Allá por los comienzos del año 1600 un rico estanciero, entre español y criollo, don Gonzalo Pérez de la Viña, corría por los campos de Entre Ríos, desierto ya de indios, pues que todos, peleando de bosque en bosque y de cuchilla en cuchilla, habían muerto sin rendirse, en busca, según parece, de una mujer que era para su vida un horizonte, y que como por magia había desaparecido de su lado. Eran costumbres de la época estas desapariciones misteriosas; pero nadie se conformaba a aquella moda.
A los diablos se daría don Gonzalo, según me parece, y el estado de su ánimo hacíalo galopar desde el Guayquiraró al Ibicuy, sin notar que las leguas volaban bajo el casco de su caballo. En una de sus excursiones llegó el amante desesperado a cierto paraje que le encantó por su belleza. Tras unas cuchillas suaves y de recorte caprichoso, garapiñadas, de bosques espesos formados, no tanto de plantas ricas en maderas cuanto lo eran en colores y perfumes, alcanzó las orillas de un arroyo que era todo una pintura.
Hallábase allí el hombre, mirando por donde seguiría y arrobado en la contemplación de la naturaleza, cuando en hora malhadada antojósele cruzar el riacho para alcanzar la costa del Gualeguay, que, según los rumbos que él traía, no debía distar mucho hacia el poniente. Hombre de resolución, echó pié atierra, dobló los cojinillos, aligeróse de ropas y volviendo a cabalgar, penetró al riacho no tardando en perder pié. Nadando con bravura y a fuerza de trabajo tocó al fin don Gonzalo la otra orilla; pero en mala hora.
Un toro cerril, que rezagado en la aguada pastaba a pocos pasos y no estaba habituado a la vista de jinetes ni peatones, cuadróse bravamente, batióse el flanco con la cola en ademán nervioso, escarbó el suelo con la pezuña, y en medio del remolino que formara, embistió hacia don Gonzalo, que sin tiempo para más, abandonó su corcel y corrió a pié, seguido muy de cerca por el toro embravecido.
El momento fue terrible; varas más y el toro lo alcanzaba.
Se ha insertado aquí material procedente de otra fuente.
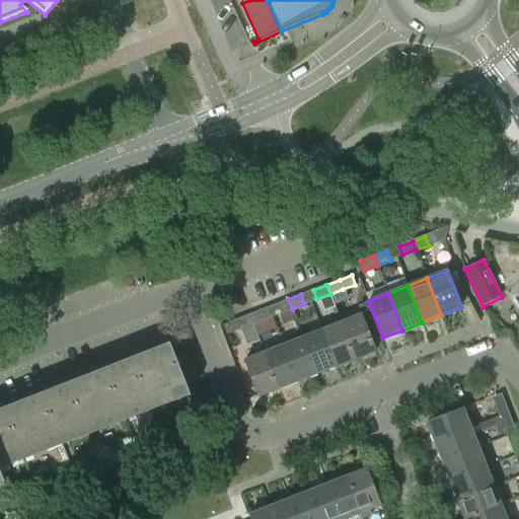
[(292,309),(288,299),(275,304),(279,314),(292,309)]
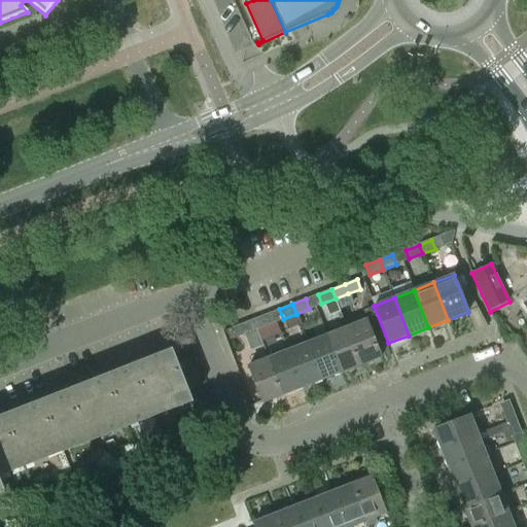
[(366,320),(347,327),(361,365),(381,357),(373,334),(379,331),(371,311),(364,313),(366,320)]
El pobre perseguido, recordando que un hombre echado a muerto era siempre respetado del asta penetrante, tiróse de bruces en una depresión del terreno donde, aquí y allí, brotaban pajas y junquillos. Llegó el toro, dio un bufido, escarbó el suelo, movió su cola con bravura y ya se disponía a reeditar su mímica espantosa, cuando el hombre ve avanzar por sobre su cabeza la achatada y reluciente de una víbora terrible: el ñacaniná – la víbora celeste, hoy casi desaparecida – cuyo veneno es fama que «mata a quien alcanza», según el dicho minuán.
Entre Scylla y Caribdls estaba don Gonzalo: levantarse era caer en las astas de su enemigo, dejarse estar era correr un albur de no levantarse más. Optó por lo segundo, pero, hombre religioso, juró, si se levantaba y escapaba con vida, elevar allí, en el lugar del peligro, una capilla a San José, el patrono de su casa y de los suyos.
Baja el toro la testuz, acerca su cabeza al enemigo y huele con fruición su cuerpo, pero la levanta con presteza, pues allí donde cree no encontrar peligro alguno se oculta una punzada que lo embravece: la víbora ha clavado en su nariz el colmillo agudo y venenoso. Repuesto el toro, embiste nuevamente y otra nueva punzada lo obliga a retroceder… ¡Luego bambolea y cae jadeante!
Don Gonzalo, no bien lo ve vacilar, salta de su escondite y no tarda en recobrar su corcel y jinete en él viene a contemplar a su enemigo muerto y más allá a su salvadora, que enroscada a una rama busca los últimos rayos del sol poniente para hacer lucir su armadura brillante y deslumbradora. Años más tarde, don Gonzalo Pérez de la Viña cumple su promesa, y es alrededor de su capilla que el Capitán Rocamora funda en el siglo siguiente a San José de Gualeguaychú.